Directly before it, however, to his consternation, were the massive, but timeworn, iron gates of a park, which Dick did not doubt was the one in which he had spent the previous night. But it was impossible to go further in his present plight, and he boldly approached the restaurant. As he was preparing to make his usual explanatory signs, to his great delight he was addressed in a quaint, broken English, mixed with forgotten American slang, by the white-trousered, black-alpaca coated proprietor. More than that–he was a Social Democrat and an enthusiastic lover of America–had he not been to “Bos-town” and New York, and penetrated as far west as “Booflo,” and had much pleasure in that beautiful and free country? Yes! it was a “go-a-‘ed” country–you “bet-your-lif’.” One had reason to say so: there was your electricity–your street cars–your “steambots”–ah! such steambots–and your “r-rail-r-roads.” Ah! observe! compare your r-rail-r-roads and the buffet of the Pullman with the line from Paris, for example–and where is one? Nowhere! Actually, positively, without doubt, nowhere!

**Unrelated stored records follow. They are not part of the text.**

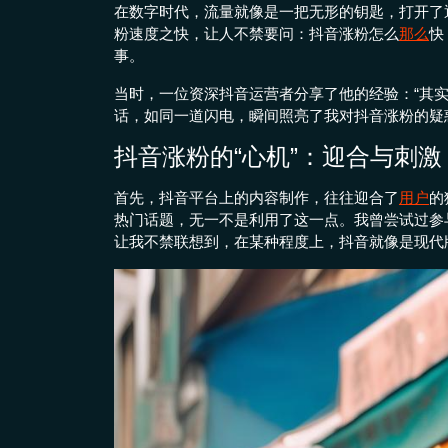
在数字时代，流量就像是一把无形的钥匙，打开了
粉速度之快，让人不禁要问：抖音涨粉怎么
那么
快
事。
当时，一位资深抖音运营者分享了他的经验：“其
话，如同一道闪电，瞬间照亮了我对抖音涨粉的疑
抖音涨粉的“心机”：迎合与刺激
首先，抖音平台上的内容制作，往往迎合了
用户
的
热门话题，无一不是利用了这一点。我曾尝试过参
让我不禁联想到，在某种程度上，抖音就像是现代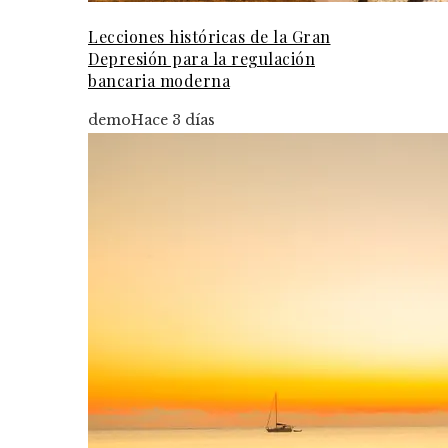
Lecciones históricas de la Gran
Depresión para la regulación
bancaria moderna
demo
Hace 3 días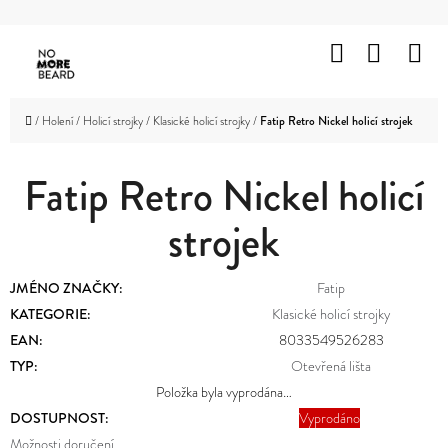
K
Přejít
O
Hledat
Nákup
M
na
Zpět
Zpět
Š
obsah
košík
HOLENÍ
Í
C
Domů
/
Holení
/
Holicí strojky
/
Klasické holicí strojky
/
Fatip Retro Nickel holicí strojek
K
VOUSY
O
A
KNÍR
Fatip Retro Nickel holicí
P
O
strojek
VLASY
T
OBLIČEJ
Ř
JMÉNO ZNAČKY
:
Fatip
A
TĚLO
E
KATEGORIE
:
Klasické holicí strojky
EAN
:
8033549526283
B
ZNAČKY
TYP
:
Otevřená lišta
U
Položka byla vyprodána…
PROMOTION
J
DOSTUPNOST:
Vyprodáno
OUTLET
Možnosti doručení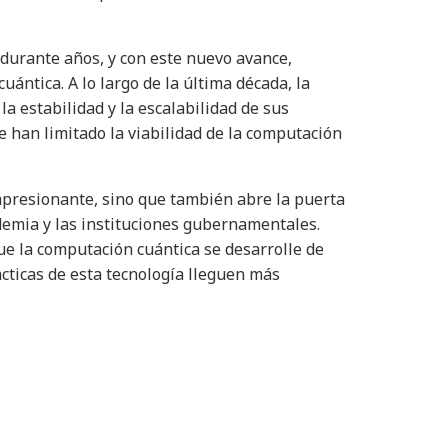
durante años, y con este nuevo avance,
uántica. A lo largo de la última década, la
a estabilidad y la escalabilidad de sus
 han limitado la viabilidad de la computación
presionante, sino que también abre la puerta
ademia y las instituciones gubernamentales.
ue la computación cuántica se desarrolle de
ácticas de esta tecnología lleguen más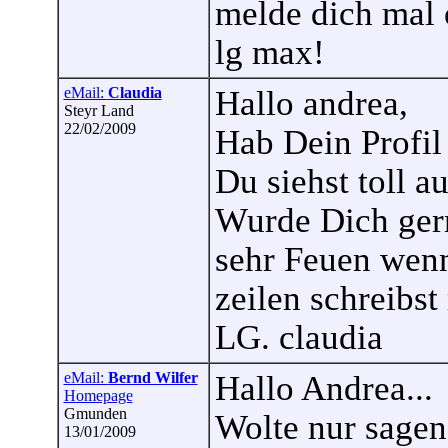
melde dich mal 
lg max!
eMail:
Claudia
Hallo andrea,
Steyr Land
22/02/2009
Hab Dein Profi
Du siehst toll au
Wurde Dich gern
sehr Feuen wenn
zeilen schreibst
LG. claudia
eMail:
Bernd Wilfer
Hallo Andrea...
Homepage
Gmunden
Wolte nur sagen 
13/01/2009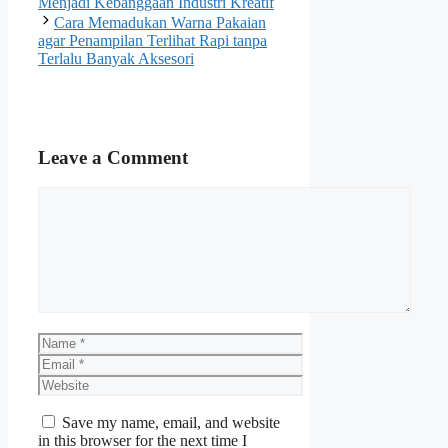
Menjadi Kebanggaan Industri Kreatif
Cara Memadukan Warna Pakaian
agar Penampilan Terlihat Rapi tanpa
Terlalu Banyak Aksesori
Leave a Comment
Comment
Name
Email
Website
Save my name, email, and website
in this browser for the next time I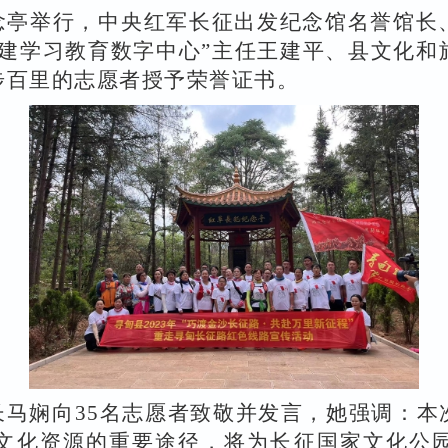
念亭举行，
中央红军长征出发纪念馆名誉馆长
建学习教育数字中心”主任王建平、
县文化和
步百里的
志愿者
授予荣誉证书。
马娴向35名志愿者致敬并发言，她强调：
本
文化资源的重要途径，将为长征国家文化公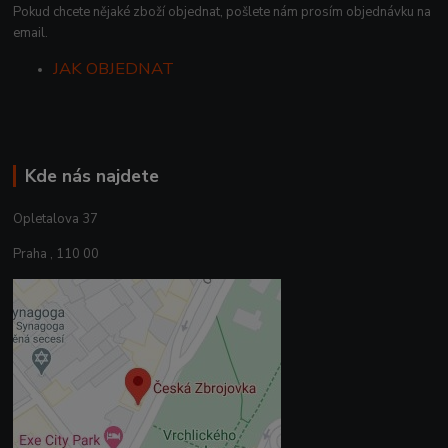
Pokud chcete nějaké zboží objednat, pošlete nám prosím objednávku na
email.
JAK OBJEDNAT
Kde nás najdete
Opletalova 37
Praha , 110 00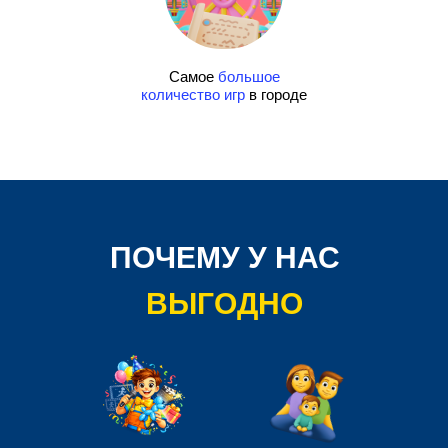
Самое
большое
количество игр
в городе
ПОЧЕМУ У НАС
ВЫГОДНО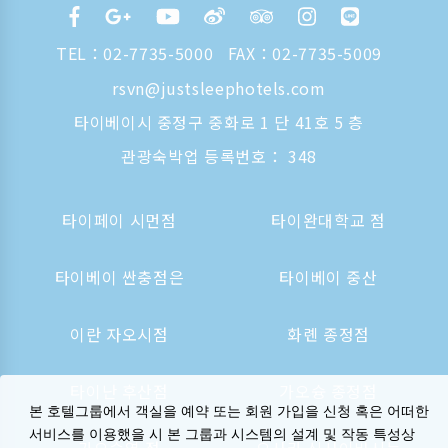
TEL：
02-7735-5000
FAX：02-7735-5009
rsvn@justsleephotels.com
타이베이시 중정구 중화로 1 단 41호 5 층
관광숙박업 등록번호： 348
타이페이 시먼점
타이완대학교 점
타이베이 싼충점은
타이베이 중산
이란 자오시점
화롄 종정점
타이난 후산점
가오슝 종정점
본 호텔그룹에서 객실을 예약 또는 회원 가입을 신청 혹은 어떠한
서비스를 이용했을 시 본 그룹과 시스템의 설계 및 작동 특성상
가오슝역 점
오사카 신사이바시는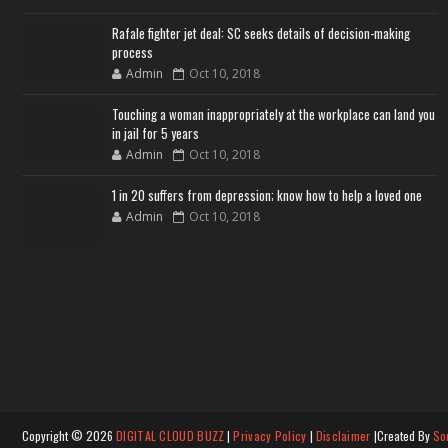
Rafale fighter jet deal: SC seeks details of decision-making
process
Admin
Oct 10, 2018
Touching a woman inappropriately at the workplace can land you
in jail for 5 years
Admin
Oct 10, 2018
1 in 20 suffers from depression; know how to help a loved one
Admin
Oct 10, 2018
Copyright ©
2026
DIGITAL CLOUD BUZZ
|
Privacy Policy
|
Disclaimer
|Created By
So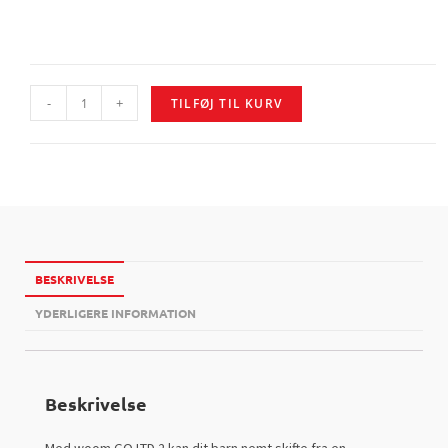
-
+
TILFØJ TIL KURV
BESKRIVELSE
YDERLIGERE INFORMATION
Beskrivelse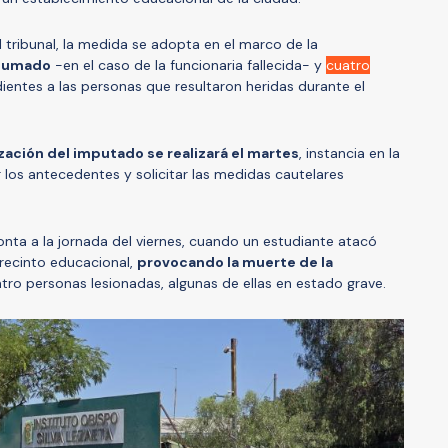
 tribunal, la medida se adopta en el marco de la
nsumado
-en el caso de la funcionaria fallecida- y
cuatro
entes a las personas que resultaron heridas durante el
zación del imputado se realizará el martes
, instancia en la
 los antecedentes y solicitar las medidas cautelares
ta a la jornada del viernes, cuando un estudiante atacó
 recinto educacional,
provocando la muerte de la
tro personas lesionadas, algunas de ellas en estado grave.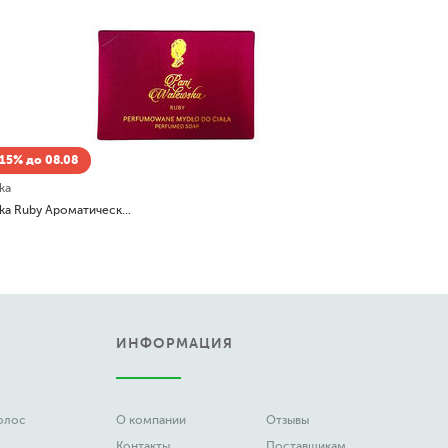
15% до 08.08
ka
Pani Walewska Ruby Ароматическое мыло
ИНФОРМАЦИЯ
волос
О компании
Отзывы
Контакты
Поставщикам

Later, at an appetizing breakfast–at which, to Dick’s great satisfaction, the good man had permitted and congratulated himself to sit at table with a free-born American–he was even more loquacious. For what then, he would ask, was this incompetence, this imbecility, of France? He would tell. It was the vile corruption of Paris, the grasping of capital and companies, the fatal influence of the still clinging noblesse, and the insidious Jesuitical power of the priests. As for example, Monsieur “the Booflo-bil” had doubtless noticed the great gates of the park before the cafe? It was the preserve,–the hunting-park of one of the old grand seigneurs, still kept up by his descendants, the Comtes de Fontonelles–hundreds of acres that had never been tilled, and kept as wild waste wilderness,–kept for a day’s pleasure in a year! And, look you! the peasants starving around its walls in their small garden patches and pinched farms! And the present Comte de Fontonelles cascading gold on his mistresses in Paris; and the Comtesse, his mother, and her daughter living there to feed and fatten and pension a brood of plotting, black-cowled priests. Ah, bah! where was your Republican France, then? But a time would come. The “Booflo-bil” had, without doubt, noticed, as he came along the road, the breaches in the wall of the park?